• WORK INSTRUCTIONS:
(a) List every other name that the excerpt on digital security for protesters gives for cell-site simulators.
(b) Translate this sentence from the excerpt on digital security for protesters into Spanish: "If you’d rather make it harder for any data that is swept up by these devices to be linked to you personally, you might consider buying a new, dedicated device for the protest."
(c) Reproduce the passage of the excerpt on digital security for protesters starting at "SMS text messages" and ending at "(more info below).".

• SELECTED EXCERPT:
So, if you’re a peaceful protester, but you don’t necessarily want your participation in a demonstration to follow you around or lead to harassment online, what sort of steps can you take around your digital security?
Bring a clean phone…
“They’ll be, obviously, cell-site simulators,” Matthew Mitchell, a founder of Crypto Harlem told Motherboard in a Signal call. These devices, otherwise known as IMSI-catchers, Stingrays, or more recently Crossbows, can record phones’ geolocation, their phone number, and sometimes the content of texts and phone calls.
“If everyone is texting a couple of organizers, or calling a bunch of friends, that one friend that connected to all people could be identified,” Mitchell said.
“What it’ll say is this person was definitely at this place, at this time, and maybe you don’t want that. Maybe you want to be able to show your support, show your political view, and having the ramifications for that, the cost of your free speech, to be low,” he added.
SMS text messages are the easiest for police to intercept, and during a protest you should not assume that these will be private; if possible you should use an encrypted alternative (more info below).
If you’d rather make it harder for any data that is swept up by these devices to be linked to you personally, you might consider buying a new, dedicated device for the protest. Maybe a $100 Android phone, Mitchell suggested.

• DATA BLOCK:
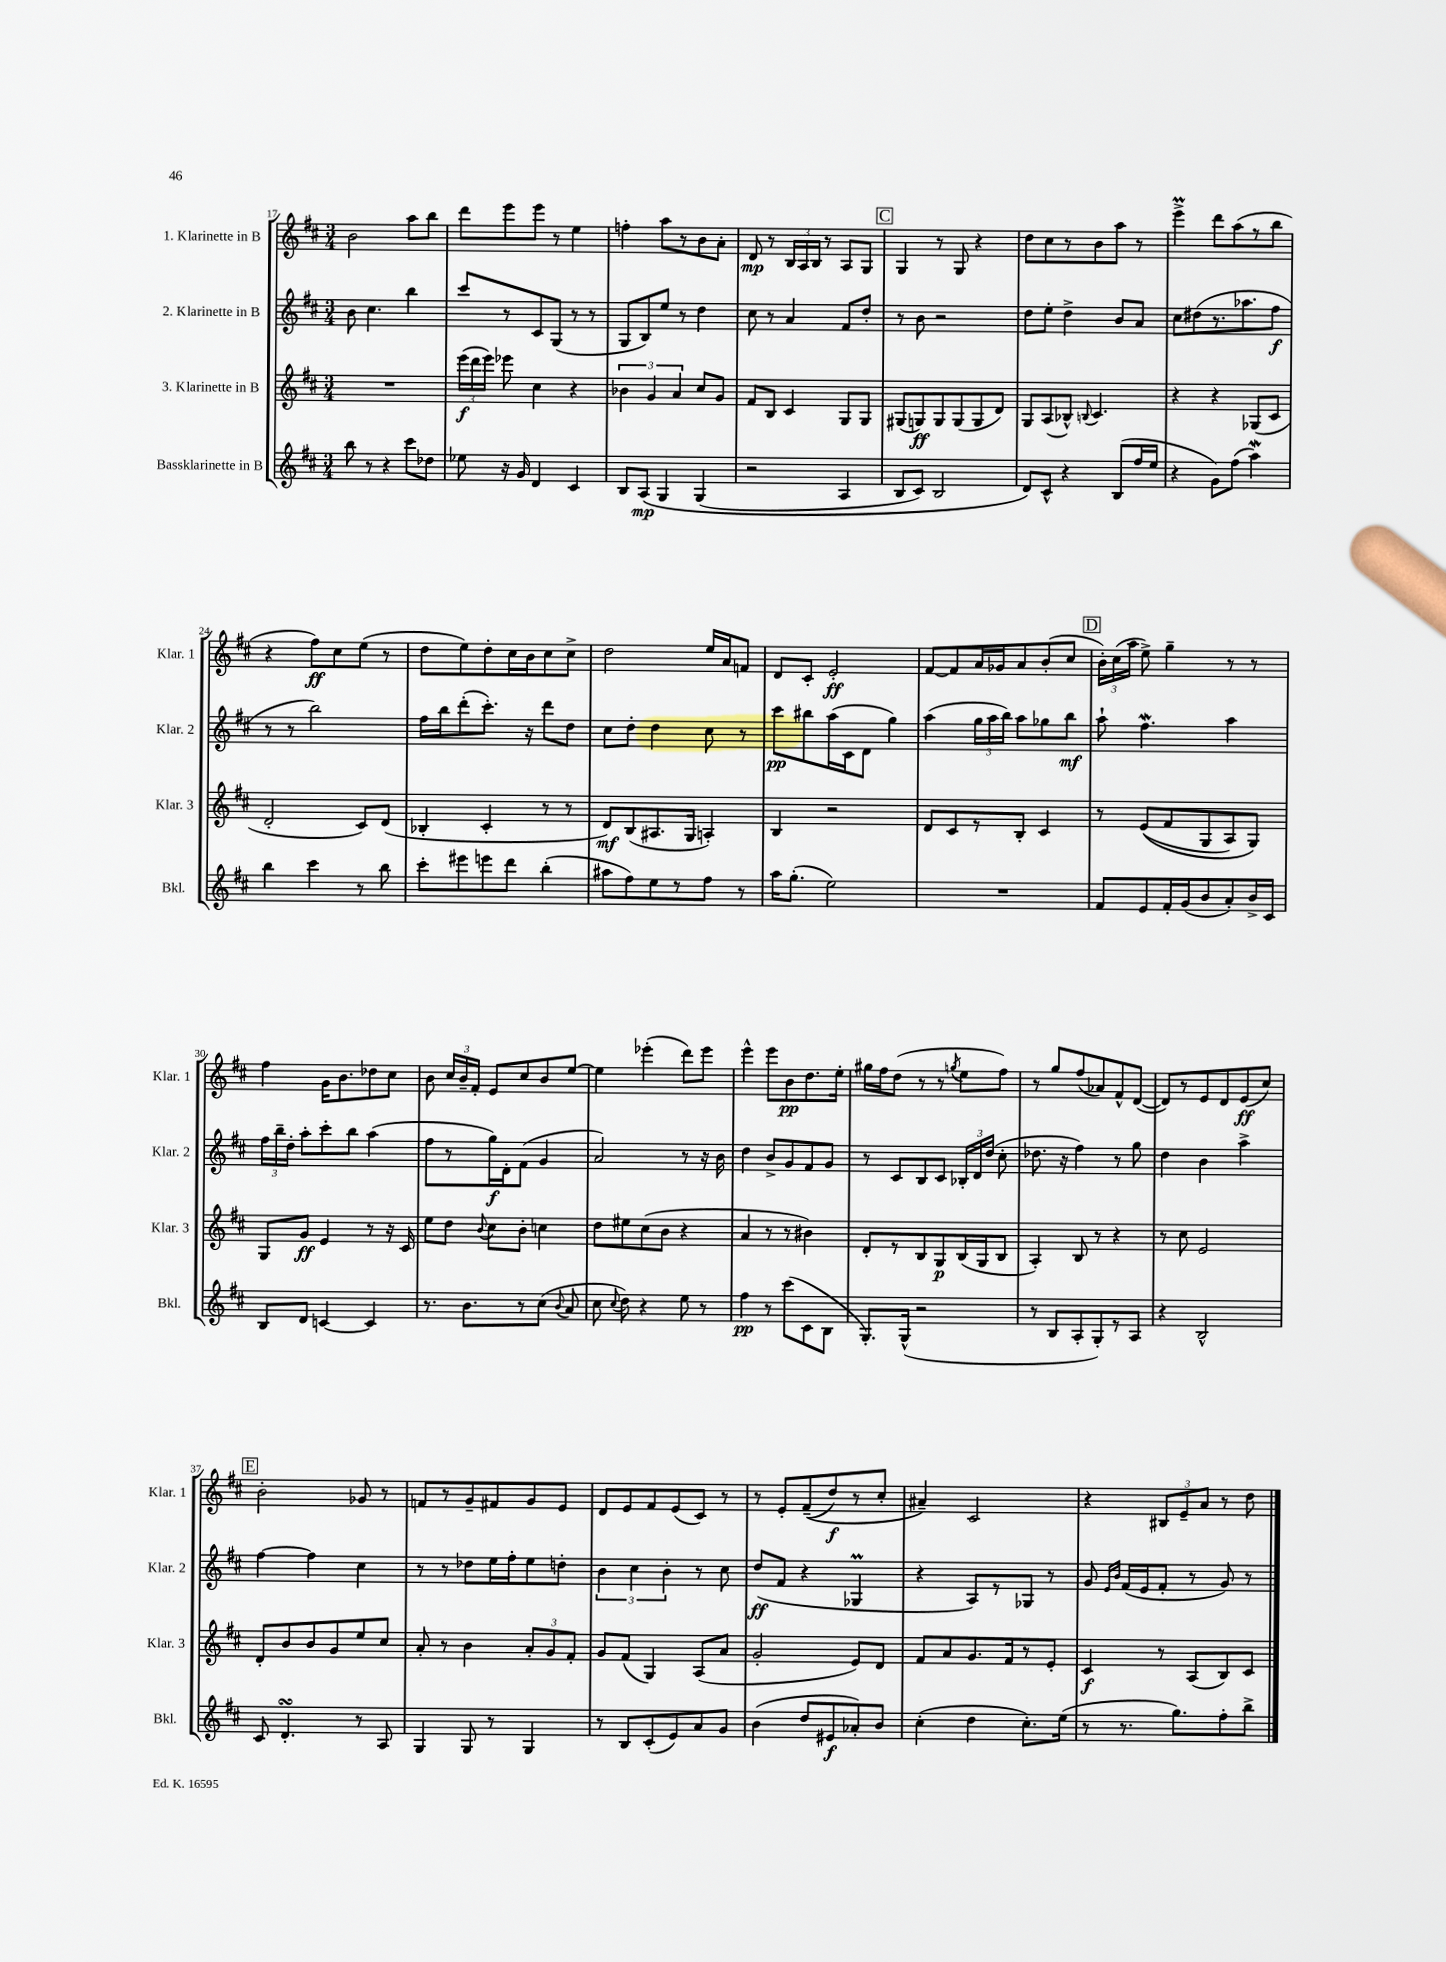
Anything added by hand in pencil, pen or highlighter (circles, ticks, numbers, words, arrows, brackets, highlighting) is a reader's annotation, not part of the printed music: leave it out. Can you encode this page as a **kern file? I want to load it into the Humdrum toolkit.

• SOLUTION SET:
(a) IMSI-catchers, Stingrays, Crossbows

(b) Si prefieres dificultar que cualquier dato captado por estos dispositivos se vincule contigo personalmente, podrías considerar comprar un dispositivo nuevo y exclusivo para la protesta.

(c)
SMS text messages are the easiest for police to intercept, and during a protest you should not assume that these will be private; if possible you should use an encrypted alternative (more info below).